団地平面 2021年9月19日の日記

関西弁のアレでセルフ没にしたアイデア。

団地平面

 その団地は、無限の広さを持った面状の構造物であった。どこを原点としてもそれはここでは全く同じ意味を持つと見做せるので、仮にあなたが住んでいる部屋を(0,0)号室とすると、私が住んでいるのは(1,1)号室であった。ちょうど、斜め上にあたる部屋だ。ベランダに出て少し下に目をやると、一人分の洗濯物を大きなピンチ・ハンガーの隅に干しているあなたの姿が見える。あなたは私やこの無限の団地に住む全ての住人と同じように、同居人に先立たれてしまったのだ。

 あなたと目が合った。私は頬が熱くなるのを感じる。薄い瞼の奥に埋め込まれた二つの瞳はしっとりと濡れ、儚げに西日を弾いていた。
「あぁ、(1,1)さん、こんにちはぁ」
 柔らかく、でもどこかいたずらっぽく語尾が上がるこのイントネーションはこの辺りに特有の方言だ。私も同じイントネーションで「あぁ、元気ぃしてはった?」と応じる。これが私たちの交流形態だ。

 どこからか私たちの声を聞きつけたのか、(1,0)さんがベランダから顔を出した。あなたの上階、私の隣室の人だ。「声、聞こえとったから出てきてもうたわ」と、大きくチャーミングな目で、だけどその奥に隠せない怯えを湛えて私たちの会話に混ざる。どうやら、この夕方の私たちはこの三人で確定のようだ。(0,0)(1,0)(1,1)号室に私たちがいたということは、次の夕方には新たに(1,1)号室の住人が生成される。

 私たちはこうして、なにかのルールに従って生まれては消え、消えては産まれてを繰り返して生活している。それはおそらくはセル・オートマトンと呼ばれる類の離散的計算モデルで、計算機で行えるいかなる計算も演算可能である万能チューリングマシンとしての性質を持つ機構でもある。

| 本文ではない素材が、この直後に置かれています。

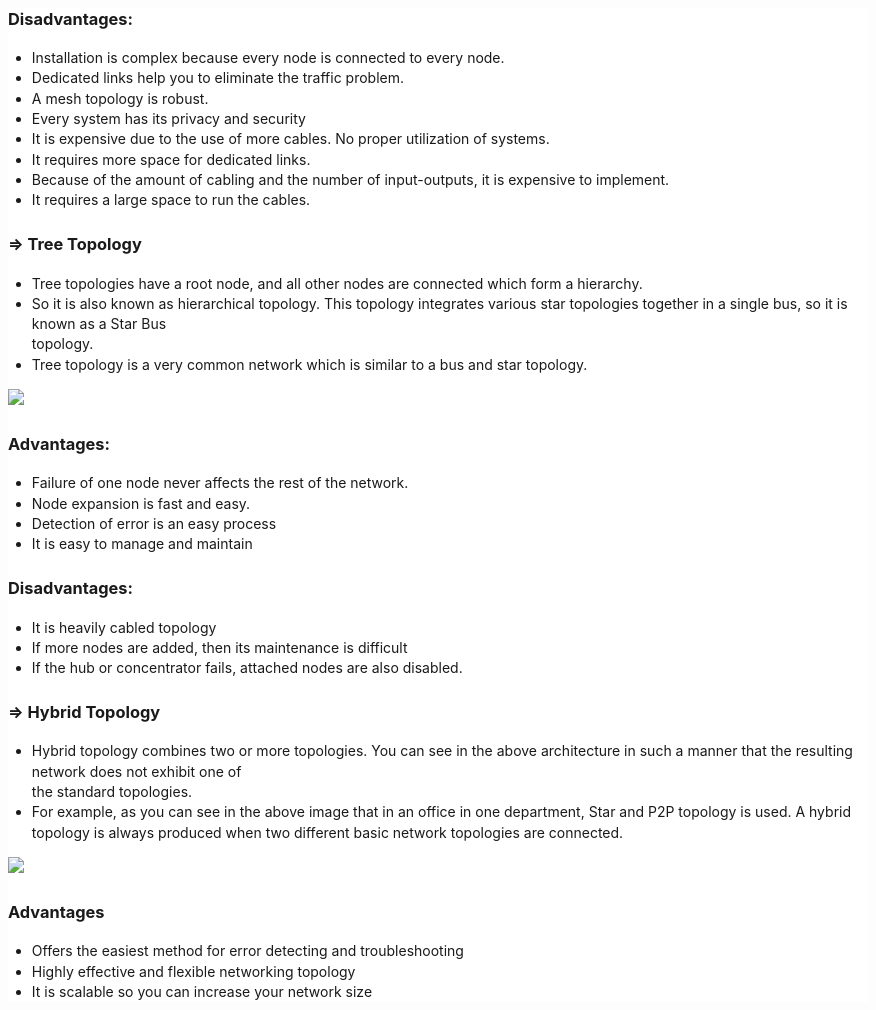 
 ### Disadvantages:
 - Installation is complex because every node is connected to every node.
 - Dedicated links help you to eliminate the traffic problem.
 - A mesh topology is robust.
 - Every system has its privacy and security
 - It is expensive due to the use of more cables. No proper utilization of systems.
 - It requires more space for dedicated links.
 - Because of the amount of cabling and the number of input-outputs, it is expensive to implement.
 - It requires a large space to run the cables.


### => Tree Topology
 
  - Tree topologies have a root node, and all other nodes are connected which form a hierarchy. 
  - So it is also known as hierarchical topology. This topology integrates various star topologies together in a single bus, so it is known as a Star Bus  
    topology. 
  - Tree topology is a very common network which is similar to a bus and star topology.



  ![](https://www.guru99.com/images/1/092119_0647_TypeofNetwo8.png)
  
  
  ### Advantages:
  - Failure of one node never affects the rest of the network.
  - Node expansion is fast and easy.
  - Detection of error is an easy process
  - It is easy to manage and maintain
  
  
  ### Disadvantages:
  - It is heavily cabled topology
  - If more nodes are added, then its maintenance is difficult
  - If the hub or concentrator fails, attached nodes are also disabled.


### => Hybrid Topology
  - Hybrid topology combines two or more topologies. You can see in the above architecture in such a manner that the resulting network does not exhibit one of   
    the standard topologies.
  - For example, as you can see in the above image that in an office in one department, Star and P2P topology is used. A hybrid topology is always produced when     two different basic network topologies are connected.

  
  ![](https://www.guru99.com/images/1/092119_0647_TypeofNetwo9.png)
  
  
  ### Advantages
  - Offers the easiest method for error detecting and troubleshooting
  - Highly effective and flexible networking topology
  - It is scalable so you can increase your network size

 私たちは会話をする。私たちに同族としての意識を与えるこのイントネーションは、グライダー銃などと呼ばれるセル・オートマトン上の構造によって無限の広さを持った団地平面に拡散していく。私たちは会話を重ね、NOT回路などの論理ゲートを構築し、私たちの言葉を保護する。

 私たちは既になにかに先立たれた存在として生成される。論理的にはそんなことはあり得ないとは分かっているものの、そう認識するように産み出される。寂しさを定数に持つ私たちは、斜陽が差し込み、窓枠が床に長い影を落とすようになるころ、示し合わせたかのようにベランダに足を踏み出す。私たちは誰かを求め、そうして私たちの言葉を、私たちのイントネーションで発音し、その結果生まれる私たちによって、どこまで続いているのかもわからないこの団地の上を、ただ仕組みとして拡散させていく。

 次の夕方には、(0,0)号室のあなたは死に、その次の夕方には(1,1)号室の私も死ぬ。それを知りながら、私たちは日が落ちてしまうまでベランダでたわいもないことを語り合う。私たちはボトルメールにおける手紙でもあり、ボトルでもあり、波そのものでもあるのだ。

某アンソロジーで没にしたアイデアですがちょっと気に入っていたので1000字ほどの掌編にしてみました。日記ではないな。